# DATA RECORDS

=== Begin Enclosure ===

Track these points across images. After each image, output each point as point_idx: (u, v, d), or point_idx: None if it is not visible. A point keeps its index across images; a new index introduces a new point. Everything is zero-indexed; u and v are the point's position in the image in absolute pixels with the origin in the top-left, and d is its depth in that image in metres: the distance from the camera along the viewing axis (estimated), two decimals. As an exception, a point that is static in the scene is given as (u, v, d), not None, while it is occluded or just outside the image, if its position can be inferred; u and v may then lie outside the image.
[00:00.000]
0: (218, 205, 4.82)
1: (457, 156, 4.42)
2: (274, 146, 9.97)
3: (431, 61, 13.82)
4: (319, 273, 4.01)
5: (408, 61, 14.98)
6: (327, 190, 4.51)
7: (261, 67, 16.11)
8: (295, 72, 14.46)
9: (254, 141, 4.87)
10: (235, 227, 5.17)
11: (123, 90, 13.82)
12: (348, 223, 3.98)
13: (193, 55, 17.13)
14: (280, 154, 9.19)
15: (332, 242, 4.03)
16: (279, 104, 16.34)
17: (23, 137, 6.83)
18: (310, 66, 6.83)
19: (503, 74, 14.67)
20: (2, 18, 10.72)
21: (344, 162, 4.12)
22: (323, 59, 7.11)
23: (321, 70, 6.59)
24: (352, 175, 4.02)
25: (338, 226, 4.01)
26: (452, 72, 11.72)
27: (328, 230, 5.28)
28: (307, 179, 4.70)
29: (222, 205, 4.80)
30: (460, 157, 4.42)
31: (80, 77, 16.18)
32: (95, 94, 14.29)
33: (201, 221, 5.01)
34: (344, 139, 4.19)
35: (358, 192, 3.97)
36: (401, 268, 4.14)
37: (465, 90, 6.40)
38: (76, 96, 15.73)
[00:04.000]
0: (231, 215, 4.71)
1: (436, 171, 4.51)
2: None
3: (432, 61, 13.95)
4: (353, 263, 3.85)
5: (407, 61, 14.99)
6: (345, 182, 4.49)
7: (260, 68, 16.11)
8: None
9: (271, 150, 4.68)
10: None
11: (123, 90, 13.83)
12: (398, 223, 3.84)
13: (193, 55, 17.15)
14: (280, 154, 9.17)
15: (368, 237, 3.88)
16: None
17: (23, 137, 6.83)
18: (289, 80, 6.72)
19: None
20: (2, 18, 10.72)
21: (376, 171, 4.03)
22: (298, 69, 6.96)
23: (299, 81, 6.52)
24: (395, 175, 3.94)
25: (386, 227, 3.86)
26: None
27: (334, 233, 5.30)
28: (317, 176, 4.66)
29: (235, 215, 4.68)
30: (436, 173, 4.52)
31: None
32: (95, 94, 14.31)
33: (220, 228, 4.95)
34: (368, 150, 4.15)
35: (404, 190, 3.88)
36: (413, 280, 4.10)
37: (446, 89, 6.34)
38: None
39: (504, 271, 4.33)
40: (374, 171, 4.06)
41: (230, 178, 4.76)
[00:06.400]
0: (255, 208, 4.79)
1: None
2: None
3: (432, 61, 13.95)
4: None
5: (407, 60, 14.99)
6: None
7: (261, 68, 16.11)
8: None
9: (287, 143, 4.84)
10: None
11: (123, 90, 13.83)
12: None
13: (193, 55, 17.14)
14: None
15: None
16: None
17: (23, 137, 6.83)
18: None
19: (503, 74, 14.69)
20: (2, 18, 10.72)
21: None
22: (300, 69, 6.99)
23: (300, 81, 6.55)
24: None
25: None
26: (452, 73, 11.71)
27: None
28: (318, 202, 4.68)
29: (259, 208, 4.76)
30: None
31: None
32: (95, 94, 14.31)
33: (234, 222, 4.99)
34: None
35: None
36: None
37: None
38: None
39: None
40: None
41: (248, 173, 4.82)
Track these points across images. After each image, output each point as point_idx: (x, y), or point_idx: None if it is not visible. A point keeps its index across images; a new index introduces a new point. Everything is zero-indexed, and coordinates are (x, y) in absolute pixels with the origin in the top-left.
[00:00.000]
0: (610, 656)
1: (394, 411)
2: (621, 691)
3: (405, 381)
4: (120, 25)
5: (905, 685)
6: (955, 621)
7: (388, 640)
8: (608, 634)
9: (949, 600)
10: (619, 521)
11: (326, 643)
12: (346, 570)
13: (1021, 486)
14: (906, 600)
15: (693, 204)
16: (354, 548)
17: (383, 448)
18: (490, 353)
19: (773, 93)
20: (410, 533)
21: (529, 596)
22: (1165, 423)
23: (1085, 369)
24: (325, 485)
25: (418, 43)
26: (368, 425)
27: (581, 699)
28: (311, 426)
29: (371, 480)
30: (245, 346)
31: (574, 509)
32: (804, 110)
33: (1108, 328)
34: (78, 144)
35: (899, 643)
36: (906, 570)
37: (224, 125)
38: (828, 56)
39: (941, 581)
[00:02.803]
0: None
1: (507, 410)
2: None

=== End Enclosure ===

Repeat the material word for word from its opening line up to and including the line containing "25: (338, 226, 4.01)".

Track these points across images. After each image, output each point as point_idx: (u, v, d), or point_idx: None if it is not visible. A point keeps its index across images; a new index introduces a new point. Everything is zero-indexed; u and v are the point's position in the image in absolute pixels with the origin in the top-left, and d is its depth in that image in metres: the distance from the camera along the viewing axis (estimated), two decimals. As an exception, a point that is static in the scene is given as (u, v, d), not None, while it is occluded or just outside the image, if its position can be inferred; u and v may then lie outside the image.
[00:00.000]
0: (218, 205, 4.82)
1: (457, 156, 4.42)
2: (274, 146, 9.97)
3: (431, 61, 13.82)
4: (319, 273, 4.01)
5: (408, 61, 14.98)
6: (327, 190, 4.51)
7: (261, 67, 16.11)
8: (295, 72, 14.46)
9: (254, 141, 4.87)
10: (235, 227, 5.17)
11: (123, 90, 13.82)
12: (348, 223, 3.98)
13: (193, 55, 17.13)
14: (280, 154, 9.19)
15: (332, 242, 4.03)
16: (279, 104, 16.34)
17: (23, 137, 6.83)
18: (310, 66, 6.83)
19: (503, 74, 14.67)
20: (2, 18, 10.72)
21: (344, 162, 4.12)
22: (323, 59, 7.11)
23: (321, 70, 6.59)
24: (352, 175, 4.02)
25: (338, 226, 4.01)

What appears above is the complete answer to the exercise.